**Extracted records**

- - - - -

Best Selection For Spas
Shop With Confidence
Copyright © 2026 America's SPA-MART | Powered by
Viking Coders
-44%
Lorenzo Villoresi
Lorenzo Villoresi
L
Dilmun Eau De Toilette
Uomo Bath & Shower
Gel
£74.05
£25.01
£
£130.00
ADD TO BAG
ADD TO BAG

- - - - -

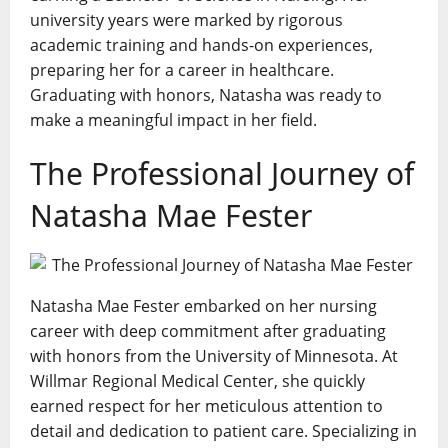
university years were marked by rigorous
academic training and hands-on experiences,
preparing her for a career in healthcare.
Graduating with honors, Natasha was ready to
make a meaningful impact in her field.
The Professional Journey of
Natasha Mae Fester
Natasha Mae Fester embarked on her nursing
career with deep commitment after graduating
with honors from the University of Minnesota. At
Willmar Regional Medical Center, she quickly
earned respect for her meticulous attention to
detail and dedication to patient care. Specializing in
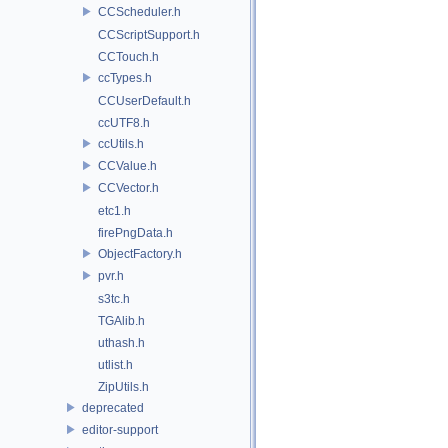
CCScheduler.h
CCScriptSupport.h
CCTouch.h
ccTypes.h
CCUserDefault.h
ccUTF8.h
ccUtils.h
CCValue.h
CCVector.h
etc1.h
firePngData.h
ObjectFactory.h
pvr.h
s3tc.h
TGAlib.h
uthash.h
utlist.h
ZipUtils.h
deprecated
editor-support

- - - - -

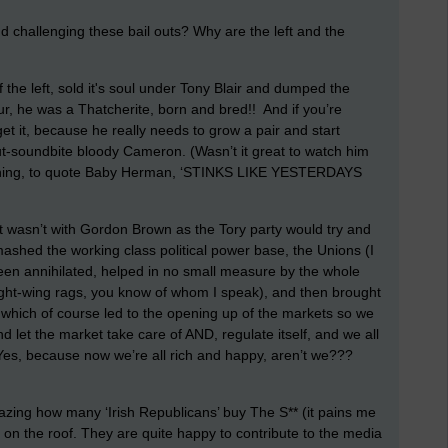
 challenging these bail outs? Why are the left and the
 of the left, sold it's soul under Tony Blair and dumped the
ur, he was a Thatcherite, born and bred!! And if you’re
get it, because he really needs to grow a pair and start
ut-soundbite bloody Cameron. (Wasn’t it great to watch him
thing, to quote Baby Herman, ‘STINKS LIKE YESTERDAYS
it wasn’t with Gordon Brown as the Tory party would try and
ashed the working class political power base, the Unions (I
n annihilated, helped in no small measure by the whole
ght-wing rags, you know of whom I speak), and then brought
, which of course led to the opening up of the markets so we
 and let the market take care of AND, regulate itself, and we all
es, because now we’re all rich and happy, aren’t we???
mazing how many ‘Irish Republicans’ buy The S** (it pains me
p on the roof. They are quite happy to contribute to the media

- - - - -

**Task details**
Pick out every line in the records that contains the word "left", and copy each of those lines in full.

**Completed exercise**
 challenging these bail outs? Why are the left and the
 of the left, sold it's soul under Tony Blair and dumped the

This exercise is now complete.